I was beginning to wonder if my ears were safe in the way of the sharp blades of the scissors, now markedly unsteady in his hands.

“It happens all the time.  My wife stopped talking, and I am left to do the fending.  I’m tired of doing it.  Maybe if it’s better if she does not come to visit again.  Just leave us alone.”

It’s funny how the Lord sometimes put you in a position where you don’t have a choice but pastorally care for people.

I tried, “Well, you have some grandchildren.”

“No!”  I traced helplessness in his voice.  “There is only one, but we may not contact him, and he is barred from contacting us.  We haven’t  seen him in four years.  We can only sent money for Christmas presents.”

Why me, Lord?, I secretly asked.  Why do I have to listen to this angry tirade of a lonely barber?  I gathered my thoughts as I heard the words of the apostle, “Make the best of every opportunity …”

“This is where we have to apply our faith,” I said.  “God is a God of the lonely and forgotten.  He is always listening when we pour our our grief and sorrow at his feet.”

“I do go to mass from time to time, but I think I should stop doing that too.  My wife is nagging me to go every day.  Why?  God is not listening.

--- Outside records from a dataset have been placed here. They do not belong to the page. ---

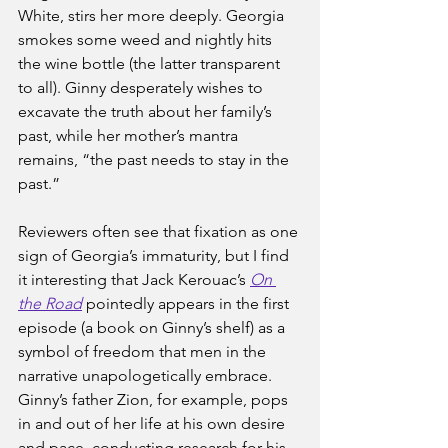
White, stirs her more deeply. Georgia 
smokes some weed and nightly hits 
the wine bottle (the latter transparent 
to all). Ginny desperately wishes to 
excavate the truth about her family’s 
past, while her mother’s mantra 
remains, “the past needs to stay in the 
past.”
Reviewers often see that fixation as one 
sign of Georgia’s immaturity, but I find 
it interesting that Jack Kerouac’s 
On 
the Road
pointedly appears in the first 
episode (a book on Ginny’s shelf) as a 
symbol of freedom that men in the 
narrative unapologetically embrace. 
Ginny’s father Zion, for example, pops 
in and out of her life at his own desire 
and pace, conducting research for his 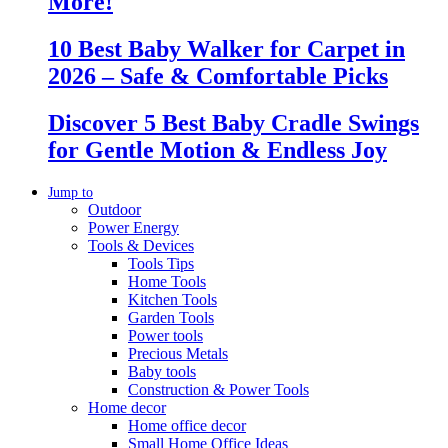
More!
10 Best Baby Walker for Carpet in
2026 – Safe & Comfortable Picks
Discover 5 Best Baby Cradle Swings
for Gentle Motion & Endless Joy
Jump to
Outdoor
Power Energy
Tools & Devices
Tools Tips
Home Tools
Kitchen Tools
Garden Tools
Power tools
Precious Metals
Baby tools
Construction & Power Tools
Home decor
Home office decor
Small Home Office Ideas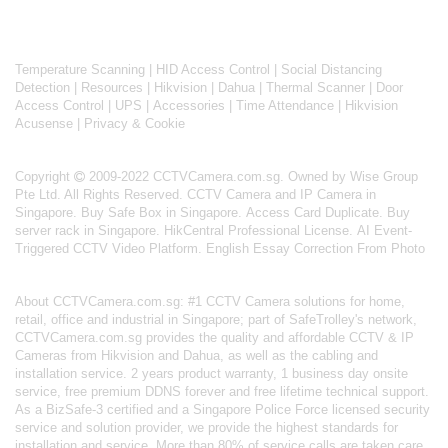
Temperature Scanning
|
HID Access Control
|
Social Distancing
Detection
|
Resources
|
Hikvision
|
Dahua
|
Thermal Scanner
|
Door
Access Control
|
UPS
|
Accessories
|
Time Attendance
|
Hikvision
Acusense
|
Privacy & Cookie
Copyright
2009-2022 CCTVCamera.com.sg. Owned by Wise Group
Pte Ltd. All Rights Reserved.
CCTV Camera and IP Camera in
Singapore
.
Buy Safe Box in Singapore
.
Access Card Duplicate
.
Buy
server rack in Singapore
.
HikCentral Professional License
.
AI Event-
Triggered CCTV Video Platform
.
English Essay Correction From Photo
About
CCTVCamera.com.sg
: #1 CCTV Camera solutions for home,
retail, office and industrial in Singapore; part of
SafeTrolley's
network,
CCTVCamera.com.sg provides the quality and affordable CCTV & IP
Cameras from Hikvision and Dahua, as well as the cabling and
installation service. 2 years product warranty, 1 business day onsite
service, free premium DDNS forever and free lifetime technical support.
As a BizSafe-3 certified and a Singapore Police Force licensed security
service and solution provider, we provide the highest standards for
installation and service. More than 80% of service calls are taken care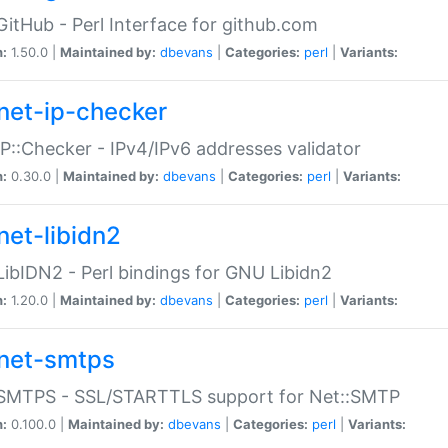
GitHub - Perl Interface for github.com
n:
1.50.0 |
Maintained by:
dbevans
|
Categories:
perl
|
Variants:
net-ip-checker
IP::Checker - IPv4/IPv6 addresses validator
n:
0.30.0 |
Maintained by:
dbevans
|
Categories:
perl
|
Variants:
net-libidn2
LibIDN2 - Perl bindings for GNU Libidn2
n:
1.20.0 |
Maintained by:
dbevans
|
Categories:
perl
|
Variants:
net-smtps
:SMTPS - SSL/STARTTLS support for Net::SMTP
n:
0.100.0 |
Maintained by:
dbevans
|
Categories:
perl
|
Variants: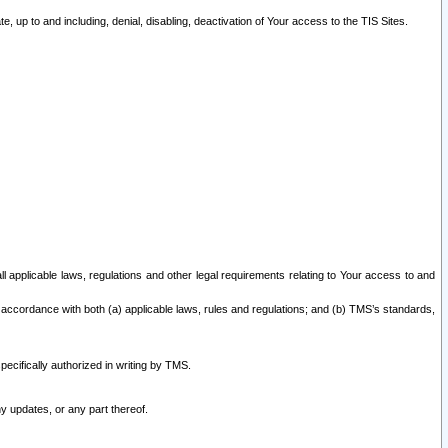
 up to and including, denial, disabling, deactivation of Your access to the TIS Sites.
all applicable laws, regulations and other legal requirements relating to Your access to and
 accordance with both (a) applicable laws, rules and regulations; and (b) TMS’s standards,
ecifically authorized in writing by TMS.
y updates, or any part thereof.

And He abandoned my children!”

I was sure there was nothing on my head to be cut any shorter, yet he picked up another smaller pair of scissors, which disappeared in my ears and my nose.

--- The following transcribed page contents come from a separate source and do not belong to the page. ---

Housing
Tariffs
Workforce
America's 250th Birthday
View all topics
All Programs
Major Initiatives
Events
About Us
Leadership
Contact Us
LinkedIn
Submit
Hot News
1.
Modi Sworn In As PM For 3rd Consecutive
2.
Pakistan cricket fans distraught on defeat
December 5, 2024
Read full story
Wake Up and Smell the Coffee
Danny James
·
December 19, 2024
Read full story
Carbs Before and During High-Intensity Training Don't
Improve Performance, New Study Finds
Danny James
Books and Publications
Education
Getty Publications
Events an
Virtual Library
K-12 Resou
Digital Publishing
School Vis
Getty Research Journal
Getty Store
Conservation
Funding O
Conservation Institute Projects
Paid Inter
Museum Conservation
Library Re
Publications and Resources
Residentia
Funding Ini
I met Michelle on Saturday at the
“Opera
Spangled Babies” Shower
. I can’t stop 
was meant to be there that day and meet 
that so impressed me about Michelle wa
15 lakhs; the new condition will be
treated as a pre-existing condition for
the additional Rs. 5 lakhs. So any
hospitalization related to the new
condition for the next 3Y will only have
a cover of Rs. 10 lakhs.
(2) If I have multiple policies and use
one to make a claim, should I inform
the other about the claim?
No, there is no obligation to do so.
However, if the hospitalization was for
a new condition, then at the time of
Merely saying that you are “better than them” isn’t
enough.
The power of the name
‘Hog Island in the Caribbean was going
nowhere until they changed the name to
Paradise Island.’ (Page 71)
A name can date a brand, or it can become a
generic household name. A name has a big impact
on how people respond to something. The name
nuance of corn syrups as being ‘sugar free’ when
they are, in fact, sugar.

“Oh, boy,” I thought.  “Just take it slow.  At least I visited your shop today!”

“I’m ready to give it all away.  A life of hard work, rearing children who now turn their backs on us, relatives who died in my homeland, and customers who left me alone.”

Maybe he should ask someone else to write more steadily on his chalkboard; the shaky handwriting might scare some customers away, especially if one keeps in mind the sharp scissors and the barbers razor.

Speaking of it.  He gave a step towards mirror and picked up the sharpest instrument in his shop.  With remarkable skill he unfolded the blade, grabbed what seemed like a leather belt hanging from a hook and swiped the blade forwards and backwards over the belt to give it an even better cutting edge.

It was time for me to say something, not only to help him not to injure me, but to calm his heart.  As he was scraping the blade to line the edges down the hairlines of my neck, I said, “Christmas is coming.  And it’s the story of God showing mercy to lonely and lost sinners by giving us his Son.  Perhaps you have reached a point in your life where you need to put your hand in the hand of Him who died and was raised to make us His children and give us joy.  You now that carol, ‘Joy to the world’, don’t you?”

“Yes.”

“Well, trust Him who knew loneliness better than any of us.”

I could also tell Him about Christ who cried out, “Why have You forsaken Me!”, but left it to the Spirit of God to convince my old barber that a living faith in Christ is what his heart was crying out for.

With a tearing sound he undid the velcro of the mantle, removed the paper towel, puffed some powder onto my neck and brushed it away.

At the counter our hands exchanged money, and I noticed that the till was empty.

And so was his heart.  And mine.

May the words of the Gospel reverberate in his mind when he hears, “Joy to the world, the Lord is come!”